Des saints, il en existe beaucoup et tous ne sont pas connus. Ils viennent de partout et ne sont pas tous des prêtres ou des religieuses… Chaque catholique, petit ou grand est appelé à partager cette sainteté de Dieu, en choisissant comme disait François d'Assise "là où il y a la haine que je mette l'amour" ; "là où il y a la nuit que je mette la lumière". Au quotidien, cela se traduit par de petites actions accomplies dans le silence comme ne pas piquer une colère contre son frère ou sa sœur, ne pas se moquer de celui qui se trompe, sourire ou tendre la main à celui qui pleure…Être un saint ce n'est pas être superman et accomplir des choses exceptionnelles mais juste avoir le cœur rempli d'amour … 

Quelques pistes pour découvrir les saints d'une autre façon :

En lisant. N'hésitez pas à lire à votre enfant la vie du saint  ou de la sainte dont il porte le nom. Lorsqu'il connaîtra sa vie ,il pourra ainsi plus facilement réaliser ce  qu'est un saint et surtout quel message il nous livre à travers sa vie (cf. bibliographie).

En priant.
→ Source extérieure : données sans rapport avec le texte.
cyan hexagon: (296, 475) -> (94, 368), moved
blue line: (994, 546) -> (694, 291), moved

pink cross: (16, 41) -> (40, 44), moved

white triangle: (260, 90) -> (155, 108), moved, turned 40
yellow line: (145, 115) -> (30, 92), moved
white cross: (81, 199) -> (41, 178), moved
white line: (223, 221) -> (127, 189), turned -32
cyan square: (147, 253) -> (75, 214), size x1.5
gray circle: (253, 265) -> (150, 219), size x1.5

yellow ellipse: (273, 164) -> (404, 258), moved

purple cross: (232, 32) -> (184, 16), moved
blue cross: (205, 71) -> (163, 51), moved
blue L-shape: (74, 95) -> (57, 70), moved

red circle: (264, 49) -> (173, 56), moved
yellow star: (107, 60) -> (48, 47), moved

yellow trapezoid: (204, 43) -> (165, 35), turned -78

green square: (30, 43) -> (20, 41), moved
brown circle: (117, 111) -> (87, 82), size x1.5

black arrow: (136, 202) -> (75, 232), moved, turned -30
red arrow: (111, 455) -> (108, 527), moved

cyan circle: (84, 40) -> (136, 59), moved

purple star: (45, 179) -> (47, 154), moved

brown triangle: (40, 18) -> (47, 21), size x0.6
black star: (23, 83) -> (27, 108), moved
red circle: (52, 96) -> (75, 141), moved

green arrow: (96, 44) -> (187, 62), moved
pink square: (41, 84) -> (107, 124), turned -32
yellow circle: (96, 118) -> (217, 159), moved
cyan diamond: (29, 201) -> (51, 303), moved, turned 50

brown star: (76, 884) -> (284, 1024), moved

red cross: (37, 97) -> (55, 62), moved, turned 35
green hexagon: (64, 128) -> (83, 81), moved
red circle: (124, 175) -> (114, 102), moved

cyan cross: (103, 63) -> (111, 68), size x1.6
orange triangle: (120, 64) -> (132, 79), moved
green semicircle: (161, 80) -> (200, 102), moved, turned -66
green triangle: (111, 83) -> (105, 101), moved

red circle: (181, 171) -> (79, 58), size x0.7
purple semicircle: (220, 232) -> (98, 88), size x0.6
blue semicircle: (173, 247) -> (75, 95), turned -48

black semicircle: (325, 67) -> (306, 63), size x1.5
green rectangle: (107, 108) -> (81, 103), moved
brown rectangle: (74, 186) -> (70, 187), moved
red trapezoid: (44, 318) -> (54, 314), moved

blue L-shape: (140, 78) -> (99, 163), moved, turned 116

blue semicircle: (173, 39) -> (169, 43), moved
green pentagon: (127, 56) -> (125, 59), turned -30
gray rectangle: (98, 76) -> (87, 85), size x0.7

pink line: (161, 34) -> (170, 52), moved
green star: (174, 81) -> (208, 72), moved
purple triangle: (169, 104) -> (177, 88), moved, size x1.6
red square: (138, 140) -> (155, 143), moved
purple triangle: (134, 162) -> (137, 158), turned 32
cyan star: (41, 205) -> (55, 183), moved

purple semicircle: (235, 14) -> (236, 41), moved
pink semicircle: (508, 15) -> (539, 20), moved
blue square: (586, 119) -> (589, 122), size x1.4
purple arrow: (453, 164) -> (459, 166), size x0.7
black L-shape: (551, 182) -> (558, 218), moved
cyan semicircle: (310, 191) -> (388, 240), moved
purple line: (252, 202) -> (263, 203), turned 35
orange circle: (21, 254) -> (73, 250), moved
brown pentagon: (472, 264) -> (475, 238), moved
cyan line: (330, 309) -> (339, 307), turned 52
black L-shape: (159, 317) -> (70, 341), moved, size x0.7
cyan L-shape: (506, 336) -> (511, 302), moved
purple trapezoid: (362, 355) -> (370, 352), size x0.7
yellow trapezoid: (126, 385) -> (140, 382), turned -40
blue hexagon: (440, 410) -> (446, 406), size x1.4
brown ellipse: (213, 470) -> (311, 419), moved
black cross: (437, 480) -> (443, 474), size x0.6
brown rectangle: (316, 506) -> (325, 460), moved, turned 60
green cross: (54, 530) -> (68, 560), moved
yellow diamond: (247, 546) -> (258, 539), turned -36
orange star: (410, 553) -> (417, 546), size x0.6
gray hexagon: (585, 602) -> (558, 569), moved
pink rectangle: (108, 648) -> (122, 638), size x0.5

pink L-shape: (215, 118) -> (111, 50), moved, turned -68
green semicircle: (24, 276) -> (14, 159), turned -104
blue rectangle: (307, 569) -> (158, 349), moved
Prier pour "son" saint patron peut être l'occasion de redécouvrir la prière en famille : évoquez d'une phrase quelle a été la "mission" du saint ou de la sainte  dont vos enfants portent le prénom.

En jouant. Il existe des petits livres qui sous forme de jeux permettent aux enfants de connaître les attributs de saints et leur donnent ainsi l'occasion de les reconnaître dans les églises ou sur les images.